There are as many ways to make mac and cheese as there are opinions on homemade versus boxed (our take: there's a time and a place for both!). There's one element, though, that will make or break a from-scratch version. No surprise, probably: It's in the cheese—or, more accurately, cheeses.

The common thread among some of the most beloved mac and cheese recipes out there is a combination of at least two different types of cheese—and as many as four. The thinking behind the double (or triple, or quadruple) dose is based on the fact that different cheeses have different strengths. Some—such as Gruyère, Emmental and Comté—are known for their superior meltability.
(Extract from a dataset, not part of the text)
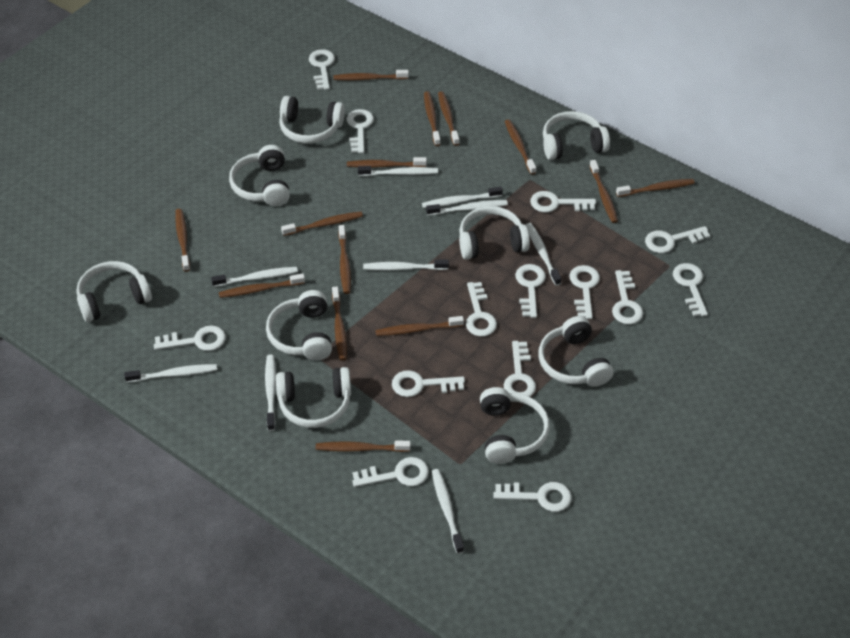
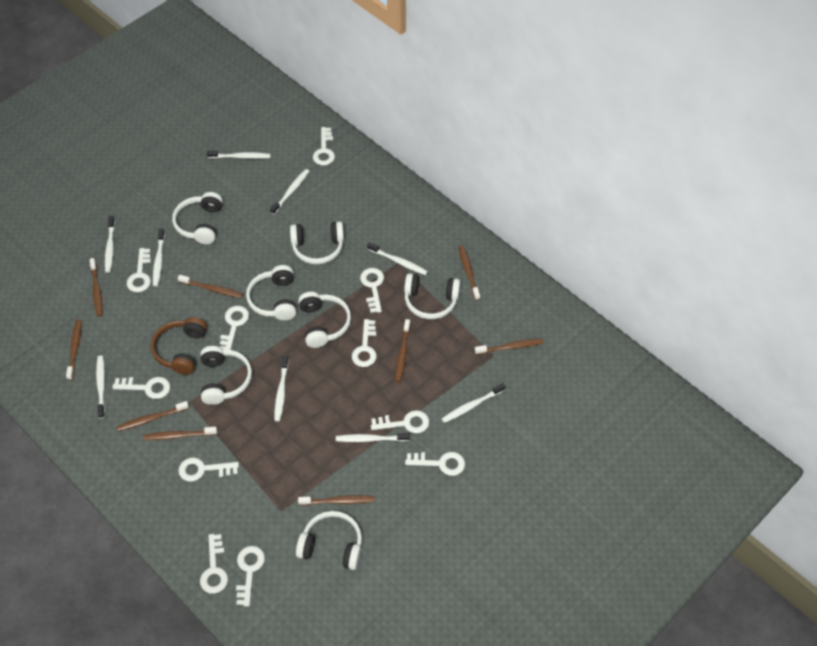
brown headphones: 0 -> 1
brown toothbrush: 14 -> 9
white headphones: 9 -> 7
white key: 14 -> 11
Others—think Parmesan, smoked Gouda and any kind of cheddar, whether white or orange, sharp or aged—have deep flavor. Play your cheeses right, and you'll end up with a dish that's silky, smooth and richly flavored.

Sue Conley, co-founder of Cowgirl Creamery, a company in California known for its artisan cheeses, models her mac on an Italian dish known as Quattro Formaggi ("four cheeses"), using Parmesan, Gorgonzola dolce, provolone and fontina. This quartet makes for a dish that's got some kick to it, but still oozes with familiar comfort. In general, Conley recommends grating two, three or four cheeses together using at least one from each of the following categories: a good melting cheese (e.g., Gruyère, provolone), a tangy cheese (cheddar, cantal) and a soft cheese (Tallegio, Caerphilly). Conley says she and Cowgirl co-founder Peggy Smith also always put a little blue (such as Gorgonzola or Roquefort) in their mac and cheese; they like its pleasant bite. And just a note of a caution if you're using a really robust-tasting cheese, says Conley: "Remember: If the cheese is a strong one, reduce the proportion so one cheese doesn't dominate."

If a mix of the right cheeses accounts for 90 percent of an incredible mac and cheese, the other 10 percent is made up of a few other important factors. For the mac, the best shapes are medium-sized ones that hold sauce well, such as penne, elbows, mezze rigatoni or shells. The big "don't" here is to not overcook the pasta when boiling it (drain it just before it's al dente), since it will continue to cook once you've added it to the cheese and bake it. And a little finishing crunch is always welcome; Conley and Smith mix Parmesan with bread crumbs to sprinkle on top before baking.

As to why the dish isn't actually called "mac and cheeses," well, you've got us there.